Given records
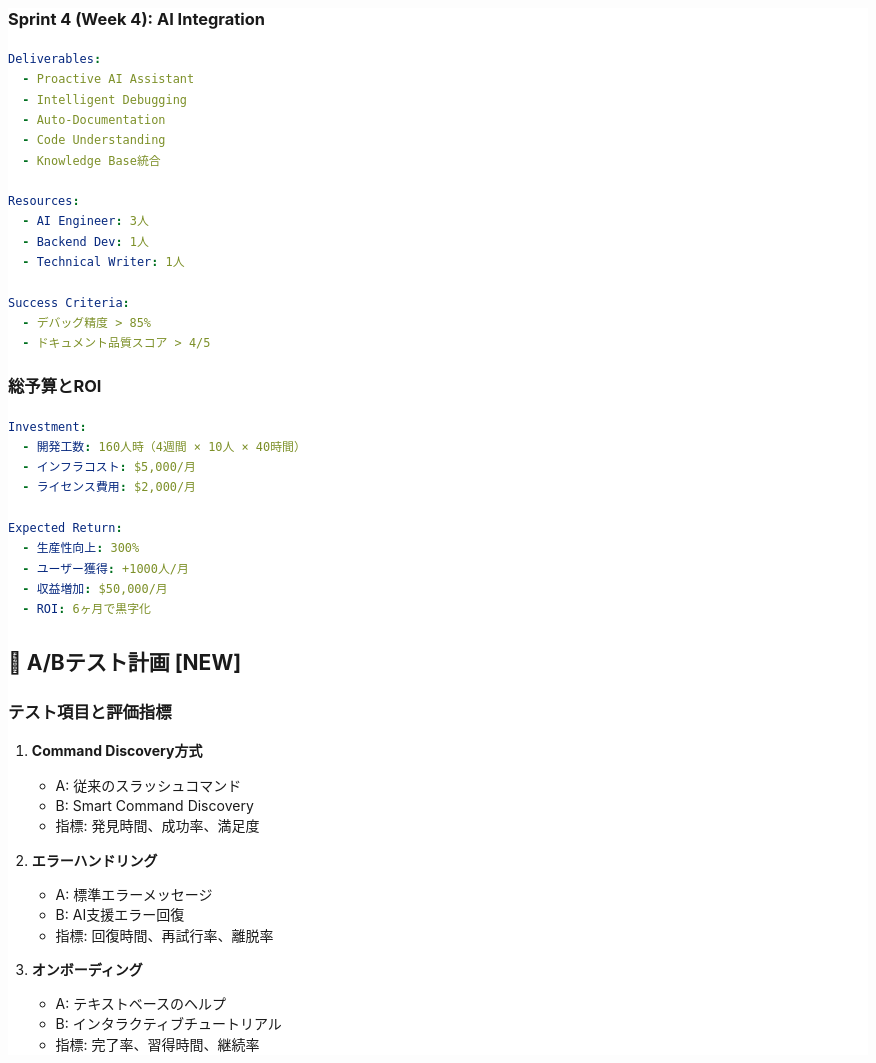 ### Sprint 4 (Week 4): AI Integration
```yaml
Deliverables:
  - Proactive AI Assistant
  - Intelligent Debugging
  - Auto-Documentation
  - Code Understanding
  - Knowledge Base統合

Resources:
  - AI Engineer: 3人
  - Backend Dev: 1人
  - Technical Writer: 1人

Success Criteria:
  - デバッグ精度 > 85%
  - ドキュメント品質スコア > 4/5
```

### 総予算とROI
```yaml
Investment:
  - 開発工数: 160人時（4週間 × 10人 × 40時間）
  - インフラコスト: $5,000/月
  - ライセンス費用: $2,000/月

Expected Return:
  - 生産性向上: 300%
  - ユーザー獲得: +1000人/月
  - 収益増加: $50,000/月
  - ROI: 6ヶ月で黒字化
```

## 🔬 A/Bテスト計画 [NEW]

### テスト項目と評価指標

1. **Command Discovery方式**
   - A: 従来のスラッシュコマンド
   - B: Smart Command Discovery
   - 指標: 発見時間、成功率、満足度

2. **エラーハンドリング**
   - A: 標準エラーメッセージ
   - B: AI支援エラー回復
   - 指標: 回復時間、再試行率、離脱率

3. **オンボーディング**
   - A: テキストベースのヘルプ
   - B: インタラクティブチュートリアル
   - 指標: 完了率、習得時間、継続率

Exercise instructions
Locate "- B: Smart Command Discovery" in the data above. Then repeat, exactly, its line and each line after it through the last, adding nothing.

Task response
   - B: Smart Command Discovery
   - 指標: 発見時間、成功率、満足度

2. **エラーハンドリング**
   - A: 標準エラーメッセージ
   - B: AI支援エラー回復
   - 指標: 回復時間、再試行率、離脱率

3. **オンボーディング**
   - A: テキストベースのヘルプ
   - B: インタラクティブチュートリアル
   - 指標: 完了率、習得時間、継続率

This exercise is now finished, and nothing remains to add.